### SELECTED TEXT
________
Chinese women in particular prioritising education and careers, a trend alarming authorities facing ‘demographic timebomb’

Early in January, China’s state news agency Xinhua posted a video reminding young Chinese men born in the year 2000 that they were eligible to get married. “Post 00s have reached legal marriage age,” it declared.

The hashtag swiftly popped up in the top-searched list of Weibo hot topics, but many read it as the government’s attempt to put pressure on them. “Who dares to get married these days? Don’t we need to make money?” one questioned. “Stop nagging me!” said another.

Under Chinese law, men can marry from 22 and women from 20. Young Chinese people’s mixed response to state media’s message came as the country faces what some analysts described as a “demographic timebomb”. Last week, China’s government reported its population growth rate had fallen to a 61-year low, with births barely outnumbering deaths in 2021, despite efforts to encourage Chinese couples to have babies in the last few years.
________
### WHAT TO DO
• 1. Answer these questions using the article on marriage and birth trends in China:
(a) Which state news agency posted the video about people born in 2000?
(b) At what age can women legally marry under Chinese law?
(c) China's population growth rate fell to a low not seen in how many years?
• 2. Extend the article on marriage and birth trends in China with the paragraphs that would come next.
The material placed after this text has no role in any of this work.

### DATASET EXTRACT
________
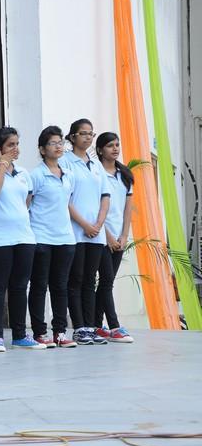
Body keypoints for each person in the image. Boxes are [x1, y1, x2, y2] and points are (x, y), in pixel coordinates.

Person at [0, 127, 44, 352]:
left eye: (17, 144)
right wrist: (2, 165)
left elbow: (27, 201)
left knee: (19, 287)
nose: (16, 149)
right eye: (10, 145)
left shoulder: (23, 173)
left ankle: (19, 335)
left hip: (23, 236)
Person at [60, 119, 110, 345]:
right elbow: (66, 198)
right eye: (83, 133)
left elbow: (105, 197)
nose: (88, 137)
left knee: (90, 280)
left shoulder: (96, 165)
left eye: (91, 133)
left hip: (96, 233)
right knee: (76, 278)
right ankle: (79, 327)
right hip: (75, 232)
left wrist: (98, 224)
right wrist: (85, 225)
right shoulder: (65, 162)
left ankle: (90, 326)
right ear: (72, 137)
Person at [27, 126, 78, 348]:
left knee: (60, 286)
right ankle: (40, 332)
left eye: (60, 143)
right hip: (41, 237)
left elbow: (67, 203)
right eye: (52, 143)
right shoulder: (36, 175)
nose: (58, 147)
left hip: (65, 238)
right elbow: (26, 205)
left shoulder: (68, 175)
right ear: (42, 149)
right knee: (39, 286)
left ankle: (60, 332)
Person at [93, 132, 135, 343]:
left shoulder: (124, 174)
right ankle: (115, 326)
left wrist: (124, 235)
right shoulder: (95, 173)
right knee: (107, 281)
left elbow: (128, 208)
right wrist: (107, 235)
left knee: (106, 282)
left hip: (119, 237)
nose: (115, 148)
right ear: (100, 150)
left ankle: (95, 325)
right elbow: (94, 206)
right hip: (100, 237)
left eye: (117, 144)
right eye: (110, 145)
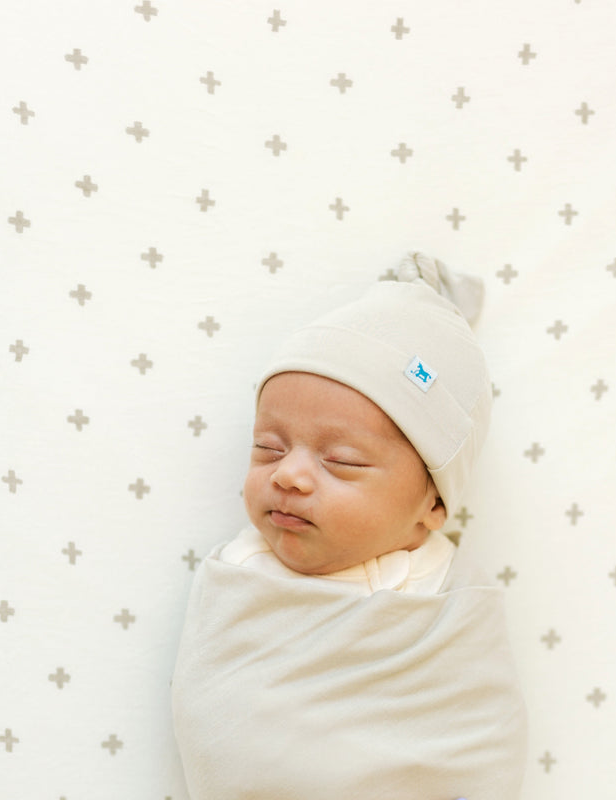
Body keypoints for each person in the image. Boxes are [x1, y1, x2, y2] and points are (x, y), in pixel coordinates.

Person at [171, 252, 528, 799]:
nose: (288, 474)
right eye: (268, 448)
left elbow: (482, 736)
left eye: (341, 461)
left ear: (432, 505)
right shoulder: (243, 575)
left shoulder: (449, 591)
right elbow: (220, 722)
________
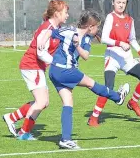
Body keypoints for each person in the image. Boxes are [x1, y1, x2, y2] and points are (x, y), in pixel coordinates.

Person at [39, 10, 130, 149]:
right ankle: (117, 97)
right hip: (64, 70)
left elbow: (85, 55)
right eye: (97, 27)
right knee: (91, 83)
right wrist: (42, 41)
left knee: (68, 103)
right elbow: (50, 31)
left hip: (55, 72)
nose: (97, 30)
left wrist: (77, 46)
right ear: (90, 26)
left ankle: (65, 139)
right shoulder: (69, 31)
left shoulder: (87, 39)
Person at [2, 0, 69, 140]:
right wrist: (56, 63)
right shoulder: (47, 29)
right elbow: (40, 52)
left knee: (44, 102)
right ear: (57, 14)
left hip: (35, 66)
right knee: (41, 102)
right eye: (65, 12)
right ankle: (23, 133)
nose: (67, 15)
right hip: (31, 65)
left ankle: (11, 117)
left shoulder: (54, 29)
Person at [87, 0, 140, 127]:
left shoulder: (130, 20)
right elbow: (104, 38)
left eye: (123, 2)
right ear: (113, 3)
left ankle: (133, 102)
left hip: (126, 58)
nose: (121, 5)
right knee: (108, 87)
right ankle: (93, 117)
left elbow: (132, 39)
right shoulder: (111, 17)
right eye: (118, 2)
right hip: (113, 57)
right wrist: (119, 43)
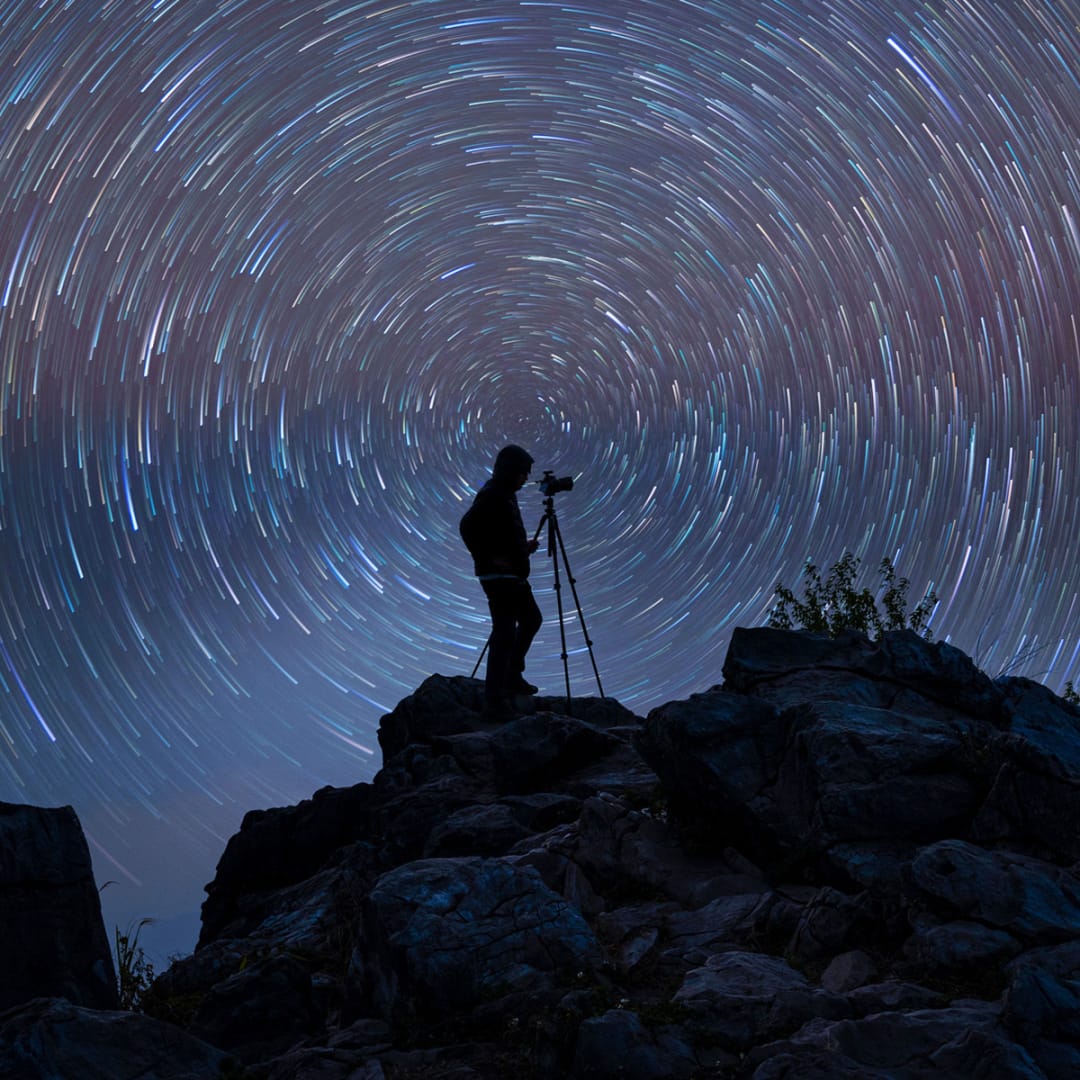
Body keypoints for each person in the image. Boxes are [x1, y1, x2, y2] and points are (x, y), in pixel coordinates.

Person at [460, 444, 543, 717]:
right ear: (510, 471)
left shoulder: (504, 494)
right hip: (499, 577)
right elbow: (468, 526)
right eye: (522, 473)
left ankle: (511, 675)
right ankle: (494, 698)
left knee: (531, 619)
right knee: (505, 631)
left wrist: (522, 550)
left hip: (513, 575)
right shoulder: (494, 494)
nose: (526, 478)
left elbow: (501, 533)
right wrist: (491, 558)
________
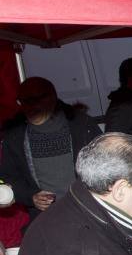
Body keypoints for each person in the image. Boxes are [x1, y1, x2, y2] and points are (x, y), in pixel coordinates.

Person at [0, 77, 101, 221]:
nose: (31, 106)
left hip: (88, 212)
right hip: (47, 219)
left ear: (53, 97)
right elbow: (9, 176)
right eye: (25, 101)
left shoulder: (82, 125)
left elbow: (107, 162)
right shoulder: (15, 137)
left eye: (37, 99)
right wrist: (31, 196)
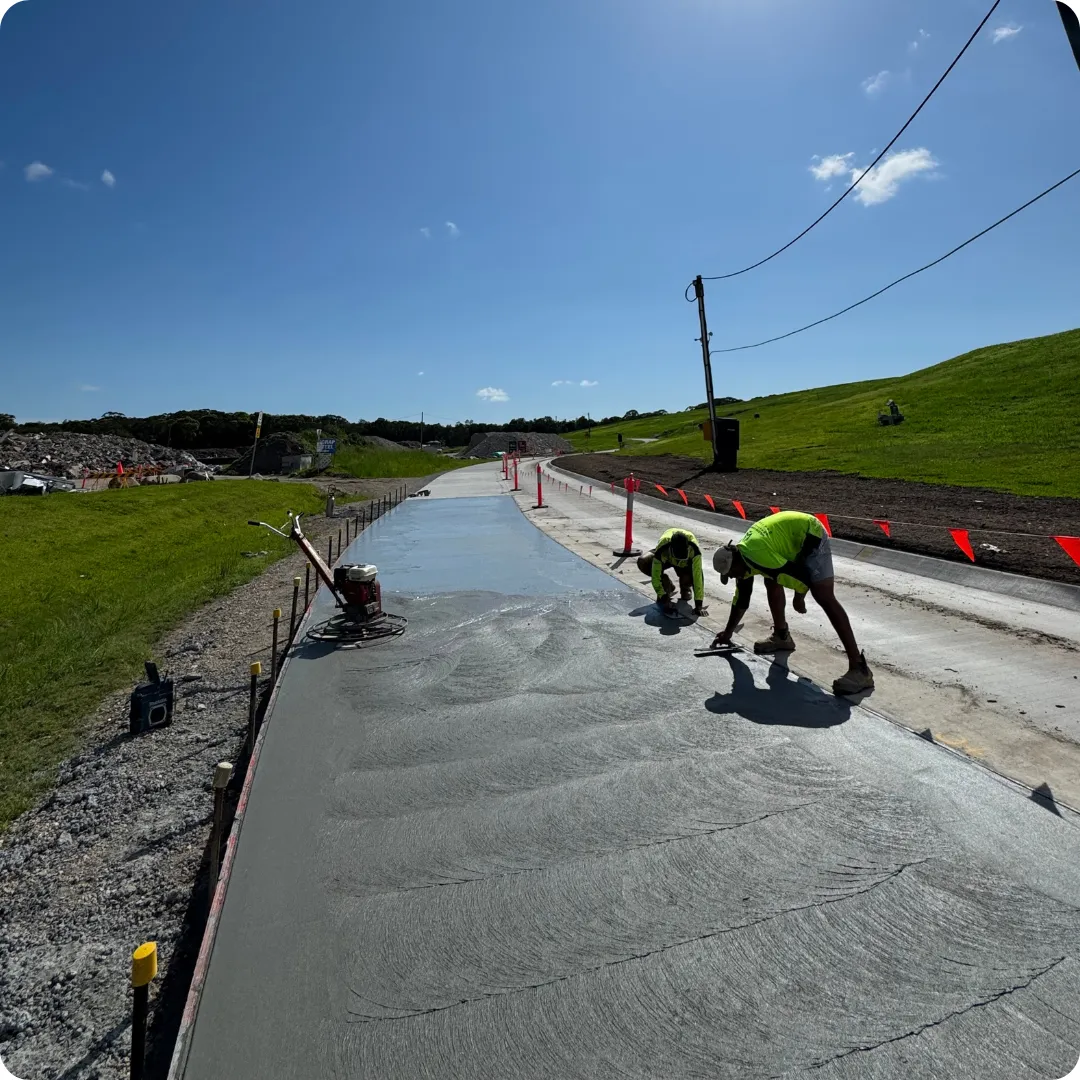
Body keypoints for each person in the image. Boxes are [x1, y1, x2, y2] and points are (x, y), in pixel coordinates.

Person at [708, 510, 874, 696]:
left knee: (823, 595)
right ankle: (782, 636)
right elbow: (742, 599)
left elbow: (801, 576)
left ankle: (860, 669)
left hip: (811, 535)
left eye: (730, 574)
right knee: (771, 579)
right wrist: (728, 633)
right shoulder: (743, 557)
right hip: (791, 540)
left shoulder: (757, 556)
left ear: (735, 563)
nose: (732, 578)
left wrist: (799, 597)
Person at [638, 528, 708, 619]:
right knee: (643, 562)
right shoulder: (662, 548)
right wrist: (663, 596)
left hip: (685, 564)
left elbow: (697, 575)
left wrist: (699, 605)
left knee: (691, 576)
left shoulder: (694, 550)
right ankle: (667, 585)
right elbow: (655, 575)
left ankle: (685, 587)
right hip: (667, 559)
________
### WRITTEN ANSWERS
• 1.
(a) Xinhua
(b) 20
(c) 61 years

• 2.
“Young Chinese’s attitude towards marriage poses a big threat to Beijing’s effort to alter the looming demographic crisis,” said Dr Ye Liu, a senior lecturer at King’s College London’s Lau China Institute. “Coupled with a higher level of education and economic betterment, this will become a bigger headache in the years to come.”

A growing number of young people across east Asian societies are delaying getting married as the region becomes more prosperous. Yet in urban China, this change has been especially swift, said Wang Feng, a sociology professor at the University of California, Irvine. Comparing Chinese census data in 1990 and 2015, Wang said that the share of never-married Chinese women in their late 20s had shot up by eight times in the span of 25 years.

Census data from the years 2000 and 2010 show that college-educated young Chinese between the ages of 25 and 29 are most likely to be single. And women in developed Chinese cities, in particular, have fewer ambitions to get married.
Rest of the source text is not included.